At many universities and academic institutes now, it is almost an expectation that new starters or graduates are able to code in some form or other- but when and where is this knowledge supposed to be learnt? Coming from a chemistry background myself, I had a few Python taster courses at university, exposing me to the absolute basics in coding practices and giving me only a glimpse of what might be possible. This was it really, nothing else- and often I found the teachers and course leaders were not experts themselves. I realised this was going to be an important skill going forward whether that be in academia or in the workplace. Speaking to older friends, many had moved into software engineering- but how? We had had little software exposure, so I was keen to learn more. Most had self-taught, had mentors, or simply fallen into a role where little experience was needed and they could learn on the job. All seemed interesting careers- inspiring me to go down the software engineering route.
Getting my first software role
Looking for graduate roles out of university, most specified that some kind of software engineering experience was necessary, whether from an internship or within their degree. Without this experience I found it difficult initially to find an opening that would allow me to learn on the job. However, opportunities are out there, especially at research organisations that will value your ability to pick up new skills quickly and learn on the role. This is exactly what happened to me in my job as a Research Software Engineer at the UKAEA. It was a very steep learning curve and I had to be prepared to ask lots of questions and make a few mistakes along the way - but that’s how you learn! Always throw yourself headfirst into a new problem and as I have found, the people around you are the best resource, so use senior engineers and ask as much as you can.

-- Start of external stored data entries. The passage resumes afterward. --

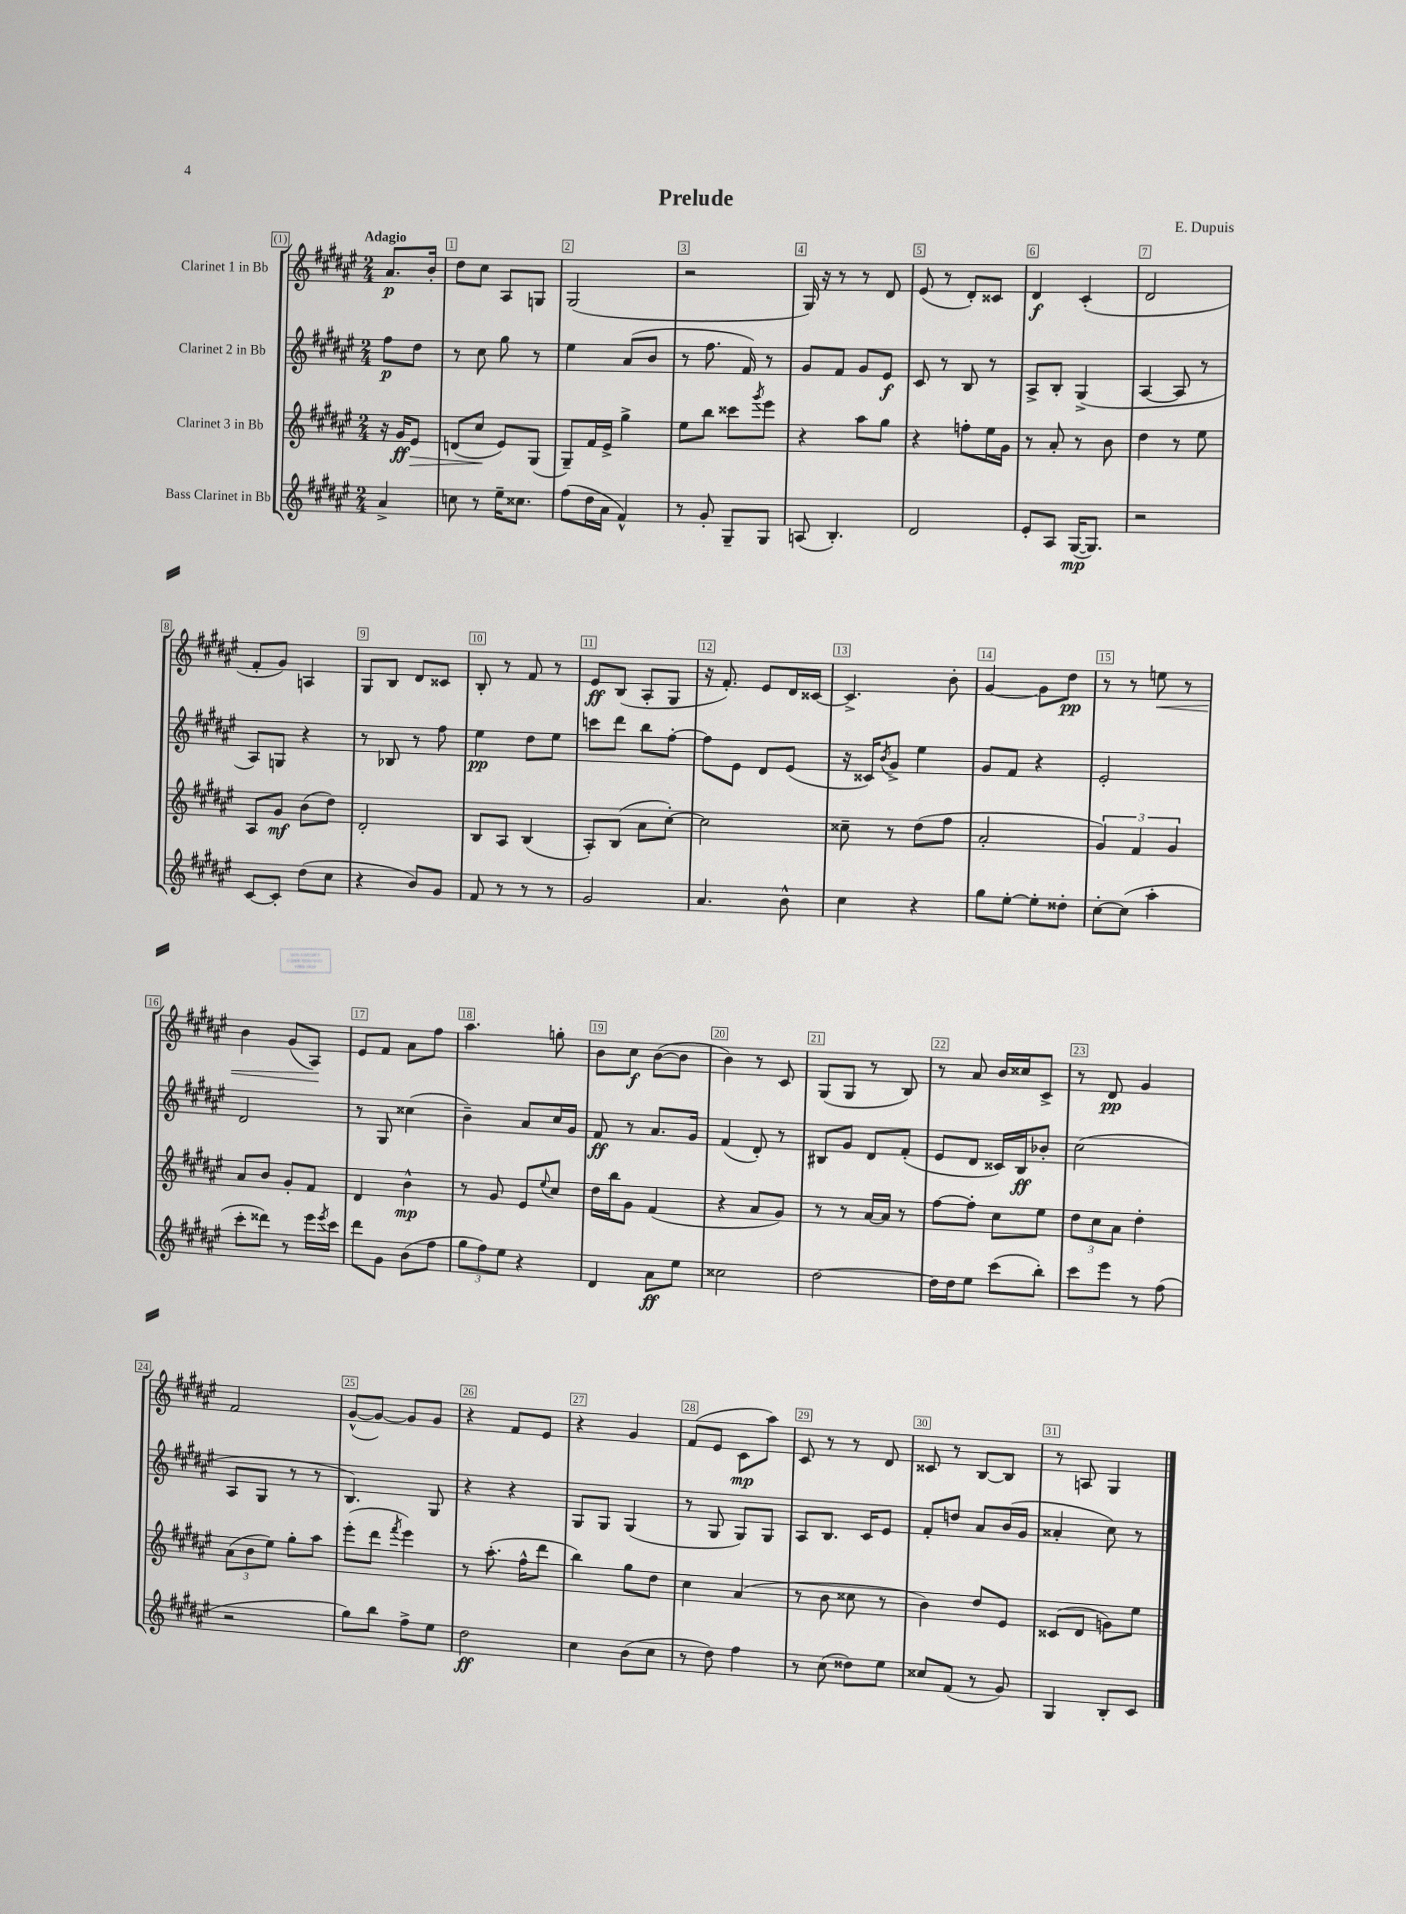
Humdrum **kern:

**kern	**kern	**kern	**kern
*staff4	*staff3	*staff2	*staff1
*clefG2	*clefG2	*clefG2	*clefG2
*k[f#c#g#d#a#e#]	*k[f#c#g#d#a#e#]	*k[f#c#g#d#a#e#]	*k[f#c#g#d#a#e#]
*M2/4	*M2/4	*M2/4	*M2/4
4a#^/	16r	8ff#\L	8.a#/L
.	16g#/LK	.	.
.	8e#/J	8dd#\J	.
.	.	.	16b'/Jk
=	=	=	=
8cc\	(8d/L	8r	8dd#\L
8r	8cc#/J	8cc#\	8cc#\J
16ee#~\LK	8e#/L)	8gg#\	8A#/L
8.cc##\J	.	.	.
.	(8G#/J	8r	8G/J
=	=	=	=
(8ff#\L	8G#~/L)	4ee#\	(2G#/
16dd#\L	16f#/L	.	.
16a#\JJ	16e#^/JJ	.	.
4f#^^/)	4gg#^\	(8a#/L	.
.	.	8b/J	.
=	=	=	=
8r	8ee#\L	8r	2r
8g#'/	8bb\J	8.ff#\	.
8G#~/L	8ccc##\L	.	.
.	.	16f#/)	.
.	8qggg#/	.	.
8G#/J	8eee#\J	8r	.
=	=	=	=
(8A/	4r	8g#/L	16G#/)
.	.	.	16r
4.B'/)	.	8f#/J	8r
.	8aa#\L	8g#/L	8r
.	8gg#\J	8e#/J	8d#/
=	=	=	=
2d#/	4r	8c#/	(8e#/
.	.	8r	8r
.	8ff'\L	8B/	8d#'/L)
.	16ee#\L	8r	8c##/J
.	16g#\JJ	.	.
=	=	=	=
8e#'/L	8r	8A#^/L	4d#/
8A#/J	8a#'/	8B'/J	.
([16G#/LK	8r	(4G#^/	(4c#'/
8.G#/]J)	.	.	.
.	8b\	.	.
=	=	=	=
2r	4dd#\	[4A#/	2d#/
.	8r	8A#/]	.
.	8ee#\	8r	.
=	=	=	=
[8c#/L	8A#/L	8A#/L)	8f#'/L
8c#'/]J	8g#/J	8G/J	8g#/J)
(8dd#\L	(8b\L	4r	4A/
8cc#\J	8dd#\J)	.	.
=	=	=	=
4r	2d#'/	8r	8G#/L
.	.	8B-/	8B/J
8b/L)	.	8r	8d#/L
8g#/J	.	8ff#\	8c##/J
=	=	=	=
8f#/	8B/L	4ee#\	8B'/
8r	8A#/J	.	8r
8r	(4B/	8dd#\L	8f#/
8r	.	8ee#\J	8r
=	=	=	=
2g#/	8A#'/L)	8ccc\L	8e#/L
.	(8B/J	8ddd#\J	(8B/J
.	8a#\L	8bb\L	8A#'/L
.	[8cc#'\J)	[8ff#'\J	8G#/J
=	=	=	=
4.a#/	2cc#\]	8ff#\]L	16r
.	.	.	8.f#'/)
.	.	8e#\J	.
.	.	8d#/L	8e#/L
8b^^\	.	(8e#/J	16d#/L
.	.	.	[16c##/JJ
=	=	=	=
4cc#\	8cc##~\	16r	4.c##^/]
.	.	16c##/LK)	.
.	.	8qb/	.
.	8r	8g#^/J	.
4r	(8dd#\L	4ee#\	.
.	8ff#\J	.	8b'\
=	=	=	=
8gg#\L	2a#'/	8g#/L	[4g#/
[8ee#'\J	.	8f#/J	.
8ee#'\]L	.	4r	8g#\]L
8dd##'\J	.	.	8dd#\J
=	=	=	=
[8cc#'\L	6g#/)	2e#'/	8r
(8cc#\]J	.	.	8r
.	6f#/	.	.
4aa#'\	.	.	8ee\
.	6g#/	.	.
.	.	.	8r
=	=	=	=
8ccc#'\L	8a#/L	2d#/	4b\
8ddd##\J)	8b/J	.	.
8r	8g#'/L	.	(8g#/L
16eee#\LL	8f#/J	.	8A#/J)
8qeee#/	.	.	.
16ccc#\JJ	.	.	.
=	=	=	=
8ddd#\L	4d#/	8r	8e#/L
8g#\J	.	8G#/	8f#/J
(8b\L	4b^^\	(4cc##\	8a#\L
8ff#\J	.	.	8ff#\J
=	=	=	=
12gg#\L	8r	4b~\)	4.aa#\
12ff#\)	.	.	.
.	8g#/	.	.
12ee#\J	.	.	.
4r	8e#/L	8a#/L	.
.	8qqee#/	.	.
.	8cc#/J	16cc#/L	8gg'\
.	.	16g#/JJ	.
=	=	=	=
4d#/	16dd#\LL	8f#/	8b\L
.	16bb\J	.	.
.	8g#\J	8r	8cc#\J
8a#\L	(4f#/	8.a#/L	([8b\L
8ee#\J	.	.	8b\]J
.	.	16g#/Jk	.
=	=	=	=
2cc##\	4r	(4f#/	4b\)
.	8a#/L	8d#'/)	8r
.	8g#/J)	8r	8c#/
=	=	=	=
[2dd#\	8r	8B#/L	(8G#/L
.	8r	8g#/J	8G#/J
.	[16a#/LL	8d#/L	8r
.	16a#/]JJ	.	.
.	8r	(8f#'/J	8B/)
=	=	=	=
16dd#\]LL	[8ff#\L	8e#/L	8r
16dd#\J	.	.	.
8ee#\J	8ff#'\]J	8d#/J	8a#/
(8ccc#\L	8cc#\L	16c##/LL)	16b/LL
.	.	16B/J	16cc##/J
8bb'\J)	8ee#\J	8b-'/J	8c#^/J
=	=	=	=
8ccc#\L	12dd#\L	(2cc#\	8r
.	12cc#\	.	.
8eee#\J	.	.	8d#/
.	12a#\J	.	.
8r	4dd#'\	.	4g#/
(8ff#\	.	.	.
=	=	=	=
2r	(12a#\L	8A#/L	2f#/
.	12b\	.	.
.	.	8G#/J	.
.	12ee#\J)	.	.
.	8gg#'\L	8r	.
.	8aa#\J	8r	.
=	=	=	=
8gg#\L)	(8eee#'\L	4.B/)	([8g#^^/L
8bb\J	8ddd#\J	.	8g#/_J)
.	8qfff#/	.	.
8ff#^\L	4eee#\)	.	8g#/]L
8ee#\J	.	8G#/	8g#/J
=	=	=	=
2dd#\	8r	4r	4r
.	(8.aa#'\	.	.
.	.	4r	8f#/L
.	16ff#^^\LK	.	.
.	8ddd#\J	.	8e#/J
=	=	=	=
4cc#\	4bb\)	8G#/L	4r
.	.	8G#/J	.
(8b\L	8gg#\L	(4G#/	4g#/
8cc#\J	8dd#\J	.	.
=	=	=	=
8r	4cc#\	8r	(8f#/L
8dd#\)	.	8G#/	8e#/J
4ff#\	(4a#/	8G#/L)	8c#\L
.	.	8G#/J	8aa#\J)
=	=	=	=
8r	8r	8A#/L	8c#/
(8cc#\	8b\	8.B/J	8r
8dd##\L)	8cc##\	.	8r
.	.	16c#/LK	.
8ee#\J	8r	8e#/J	8d#/
=	=	=	=
8cc##/L	4b\)	8f#'/L	8c##/
(8f#/J	.	8dd/J	8r
8r	8dd#/L	8a#/L	[8B/L
8g#/)	8e#/J	(16b/L	8B/]J
.	.	16g#/JJ	.
=	=	=	=
4G#/	(8c##/L	4a##'/	8r
.	8d#/J	.	8A/
8B'/L	8g\L)	8cc#\)	4G#/
8c#/J	8ee#\J	8r	.
==	==	==	==
*-	*-	*-	*-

How having a mentor has helped
The way I have found most useful for learning new coding skills is the people around me, so when I saw the Software Sustainability Institute’s mentorship programme, I immediately applied. My project was nothing specific, just to get ‘better’ at Python and expand my skills. Jack, my mentor, facilitated this brilliantly. We looked at a wide range of issues, ranging from optimisation, which has been an issue I’ve been looking at in my day-to-day job, to practising small Python tasks that might be used in interviews in the future etc. As a data scientist he has a slightly different set of skills to me which has allowed me to see other parts of the Python landscape and how to solve problems from a different angle. I feel following this program I’ve learnt not just different elements of Python but also how I might be able to apply these skills to my current role - such as using Numba in Python to speed up intense numerical calculations. It is also great to have someone to talk to outside of your daily job to ask for general career advice.
Take home message
My take home message would be, despite seeming daunting, you can break into software without having a computer science background. Ask questions of all of those around you and use schemes like those set up by the Software Sustainability Institute to expand your network and knowledge.